In southern Ecuador, a women-led agricultural program offers valuable lessons on sustainable farming methods, but also how to end violence.

Photo of women walking in Ecuador

Women walking in Guangaje Ecuador

Camila Albuja

SARAGURO — Here in this corner of southern Ecuador, life seems to be like a mandala — everything is cleverly used in this ancestral system of circular production. But the women of Saraguro had to fight and resist to make their way of life, protecting the local water and the seeds. When weaving, the women share and take care of each other, also weaving a sense of community.

With the wrinkled tips of her fingers, Mercedes Quizhpe, an indigenous woman from the Kichwa Saraguro people, washes one by one the freshly harvested vegetables from her garden.
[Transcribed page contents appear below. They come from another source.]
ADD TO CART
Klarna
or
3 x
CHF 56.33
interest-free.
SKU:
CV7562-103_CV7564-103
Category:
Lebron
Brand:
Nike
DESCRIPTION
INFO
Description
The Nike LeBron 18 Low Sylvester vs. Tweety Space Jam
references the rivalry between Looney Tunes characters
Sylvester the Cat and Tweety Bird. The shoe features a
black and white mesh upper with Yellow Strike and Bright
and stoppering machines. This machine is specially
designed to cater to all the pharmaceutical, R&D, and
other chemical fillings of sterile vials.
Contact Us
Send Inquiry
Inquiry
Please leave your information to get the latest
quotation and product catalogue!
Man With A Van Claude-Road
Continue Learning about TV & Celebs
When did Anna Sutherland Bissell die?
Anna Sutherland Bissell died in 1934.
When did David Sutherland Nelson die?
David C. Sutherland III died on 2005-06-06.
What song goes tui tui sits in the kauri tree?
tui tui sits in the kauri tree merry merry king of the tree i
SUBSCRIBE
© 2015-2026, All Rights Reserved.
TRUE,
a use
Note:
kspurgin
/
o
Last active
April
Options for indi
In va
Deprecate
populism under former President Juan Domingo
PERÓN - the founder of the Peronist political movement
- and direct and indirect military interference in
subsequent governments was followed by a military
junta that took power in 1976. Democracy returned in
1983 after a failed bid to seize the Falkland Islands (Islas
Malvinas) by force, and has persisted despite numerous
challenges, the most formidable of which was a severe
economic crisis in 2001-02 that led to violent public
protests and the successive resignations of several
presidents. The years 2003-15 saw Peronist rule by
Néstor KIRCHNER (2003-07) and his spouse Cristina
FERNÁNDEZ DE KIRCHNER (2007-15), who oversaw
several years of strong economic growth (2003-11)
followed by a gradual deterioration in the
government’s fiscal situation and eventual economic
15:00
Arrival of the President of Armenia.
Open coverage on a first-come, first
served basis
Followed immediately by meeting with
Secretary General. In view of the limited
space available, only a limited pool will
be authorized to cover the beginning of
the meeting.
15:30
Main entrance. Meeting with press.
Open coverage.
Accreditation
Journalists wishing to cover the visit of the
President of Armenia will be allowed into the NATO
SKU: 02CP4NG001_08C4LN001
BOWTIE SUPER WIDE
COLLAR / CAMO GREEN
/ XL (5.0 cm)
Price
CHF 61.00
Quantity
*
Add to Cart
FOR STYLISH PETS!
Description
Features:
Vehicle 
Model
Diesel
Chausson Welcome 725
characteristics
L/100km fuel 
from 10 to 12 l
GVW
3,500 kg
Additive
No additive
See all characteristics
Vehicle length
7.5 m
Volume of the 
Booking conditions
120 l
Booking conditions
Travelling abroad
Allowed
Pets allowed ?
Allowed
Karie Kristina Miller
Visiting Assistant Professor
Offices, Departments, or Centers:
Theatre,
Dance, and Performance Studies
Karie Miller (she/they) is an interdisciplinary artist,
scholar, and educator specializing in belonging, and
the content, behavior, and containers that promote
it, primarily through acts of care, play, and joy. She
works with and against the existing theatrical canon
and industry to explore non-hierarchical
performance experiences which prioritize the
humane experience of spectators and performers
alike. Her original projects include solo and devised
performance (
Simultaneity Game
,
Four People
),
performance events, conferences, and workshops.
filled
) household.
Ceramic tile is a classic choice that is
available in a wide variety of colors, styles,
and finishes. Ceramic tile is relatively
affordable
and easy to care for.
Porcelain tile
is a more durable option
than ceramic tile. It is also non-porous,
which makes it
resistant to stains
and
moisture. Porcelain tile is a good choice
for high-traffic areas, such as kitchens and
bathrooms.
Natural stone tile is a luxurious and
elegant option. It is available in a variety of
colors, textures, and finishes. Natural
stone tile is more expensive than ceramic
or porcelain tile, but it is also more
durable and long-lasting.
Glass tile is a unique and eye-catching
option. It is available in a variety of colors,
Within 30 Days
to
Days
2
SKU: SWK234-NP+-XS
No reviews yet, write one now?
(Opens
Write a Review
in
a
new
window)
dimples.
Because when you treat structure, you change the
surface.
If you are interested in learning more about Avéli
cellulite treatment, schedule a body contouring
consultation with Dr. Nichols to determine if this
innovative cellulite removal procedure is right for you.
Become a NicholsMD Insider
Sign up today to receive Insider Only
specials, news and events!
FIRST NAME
Standing on a small bench, with her hands plunged into the strong torrent of icy water and the bone-chilling early morning breeze, she checks that each one of her vegetables is ready for fair day. Her actions hold a life of historical resistance, one that prioritizes the care of life through the defense of territory and food sovereignty.

Mercedes' way of life is also one that holds many potential lessons for how to do agriculture and tourism better.

In the province of Loja, work begins before sunrise. At 5:00 a.m., the barking of dogs, the guardians of each house, starts. There is that characteristic smell of damp earth from the morning dew. Sheep bah uninterruptedly through the day. With all this life around, the crowing of early-rising roosters doesn't sound so lonely.